- Provided records:

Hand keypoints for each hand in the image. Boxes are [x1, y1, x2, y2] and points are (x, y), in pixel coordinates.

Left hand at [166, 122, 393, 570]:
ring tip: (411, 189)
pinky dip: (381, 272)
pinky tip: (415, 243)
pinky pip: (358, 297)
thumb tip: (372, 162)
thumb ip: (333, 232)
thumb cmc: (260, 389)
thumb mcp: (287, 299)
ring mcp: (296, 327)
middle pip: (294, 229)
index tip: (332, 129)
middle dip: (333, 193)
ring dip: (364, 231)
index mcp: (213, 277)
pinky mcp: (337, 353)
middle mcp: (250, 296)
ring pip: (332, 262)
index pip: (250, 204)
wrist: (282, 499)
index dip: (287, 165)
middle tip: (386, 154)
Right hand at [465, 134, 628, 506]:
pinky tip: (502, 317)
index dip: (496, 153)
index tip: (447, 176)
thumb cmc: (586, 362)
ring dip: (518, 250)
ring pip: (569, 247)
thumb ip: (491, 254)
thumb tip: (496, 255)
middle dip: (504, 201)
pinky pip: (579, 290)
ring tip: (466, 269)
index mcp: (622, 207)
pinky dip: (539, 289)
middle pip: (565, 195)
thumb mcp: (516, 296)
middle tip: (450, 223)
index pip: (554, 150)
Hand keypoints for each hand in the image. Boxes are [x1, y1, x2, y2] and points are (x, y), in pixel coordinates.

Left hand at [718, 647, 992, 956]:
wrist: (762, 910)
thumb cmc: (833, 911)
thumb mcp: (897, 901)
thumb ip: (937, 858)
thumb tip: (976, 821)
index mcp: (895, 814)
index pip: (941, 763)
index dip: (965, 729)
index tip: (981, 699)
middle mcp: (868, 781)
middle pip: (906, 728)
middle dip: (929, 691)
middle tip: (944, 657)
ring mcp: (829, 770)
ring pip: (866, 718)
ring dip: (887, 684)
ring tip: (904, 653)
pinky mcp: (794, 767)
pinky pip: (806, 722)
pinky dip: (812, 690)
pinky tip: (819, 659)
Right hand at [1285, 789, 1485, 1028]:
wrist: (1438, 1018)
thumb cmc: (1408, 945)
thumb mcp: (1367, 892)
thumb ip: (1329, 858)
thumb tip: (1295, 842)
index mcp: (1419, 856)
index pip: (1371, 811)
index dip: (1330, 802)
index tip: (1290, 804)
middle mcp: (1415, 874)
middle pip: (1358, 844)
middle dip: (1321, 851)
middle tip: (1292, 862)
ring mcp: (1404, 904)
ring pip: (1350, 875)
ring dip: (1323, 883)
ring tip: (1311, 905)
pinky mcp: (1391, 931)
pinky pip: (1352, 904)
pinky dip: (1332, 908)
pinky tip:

- Work required:
Write the entries out once more, exactly, without dropping a line.

- Solution:
Hand keypoints for each hand in the image. Boxes are [x1, y1, x2, y2] and points are (x, y), in pixel coordinates.

Left hand at [166, 122, 393, 570]:
ring tip: (411, 189)
pinky dip: (381, 272)
pinky tip: (415, 243)
pinky pip: (358, 297)
thumb tip: (372, 162)
thumb ip: (333, 232)
thumb cmc: (260, 389)
thumb mcp: (287, 299)
ring mcp: (296, 327)
middle pip: (294, 229)
index tip: (332, 129)
middle dip: (333, 193)
ring dip: (364, 231)
index mcp: (213, 277)
pinky mcp: (337, 353)
middle mcp: (250, 296)
ring pip: (332, 262)
index pip: (250, 204)
wrist: (282, 499)
index dip: (287, 165)
middle tip: (386, 154)
Right hand at [465, 134, 628, 506]:
pinky tip: (502, 317)
index dip: (496, 153)
index tip: (447, 176)
thumb cmc: (586, 362)
ring dip: (518, 250)
ring pip: (569, 247)
thumb ip: (491, 254)
thumb tip: (496, 255)
middle dip: (504, 201)
pinky pip: (579, 290)
ring tip: (466, 269)
index mcp: (622, 207)
pinky dip: (539, 289)
middle pip: (565, 195)
thumb mcp: (516, 296)
middle tip: (450, 223)
index pip: (554, 150)
Hand keypoints for each hand in the image. Boxes are [x1, y1, x2, y2] and points are (x, y), in pixel coordinates.

Left hand at [718, 647, 992, 956]:
wrist: (762, 910)
thumb cmc: (833, 911)
thumb mcp: (897, 901)
thumb ip: (937, 858)
thumb tip: (976, 821)
index mcp: (895, 814)
index pip: (941, 763)
index dip: (965, 729)
index tip: (981, 699)
middle mcp: (868, 781)
middle pip: (906, 728)
middle dip: (929, 691)
middle tip: (944, 657)
ring mcp: (829, 770)
ring pip: (866, 718)
ring dip: (887, 684)
ring tip: (904, 653)
pinky mcp: (794, 767)
pinky pip: (806, 722)
pinky dip: (812, 690)
pinky tip: (819, 659)
Right hand at [1285, 789, 1485, 1028]:
wrist: (1438, 1018)
thumb cmc: (1408, 945)
thumb mcp: (1367, 892)
thumb ip: (1329, 858)
thumb tip: (1295, 842)
index mcp: (1419, 856)
index pip: (1371, 811)
index dip: (1330, 802)
index tip: (1290, 804)
middle mcp: (1415, 874)
middle pip: (1358, 844)
middle dip: (1321, 851)
middle tip: (1292, 862)
ring mcp: (1404, 904)
ring pip: (1350, 875)
ring dip: (1323, 883)
ring tip: (1311, 905)
pinky mcp: (1391, 931)
pinky pip: (1352, 904)
pinky dip: (1332, 908)
pinky tip:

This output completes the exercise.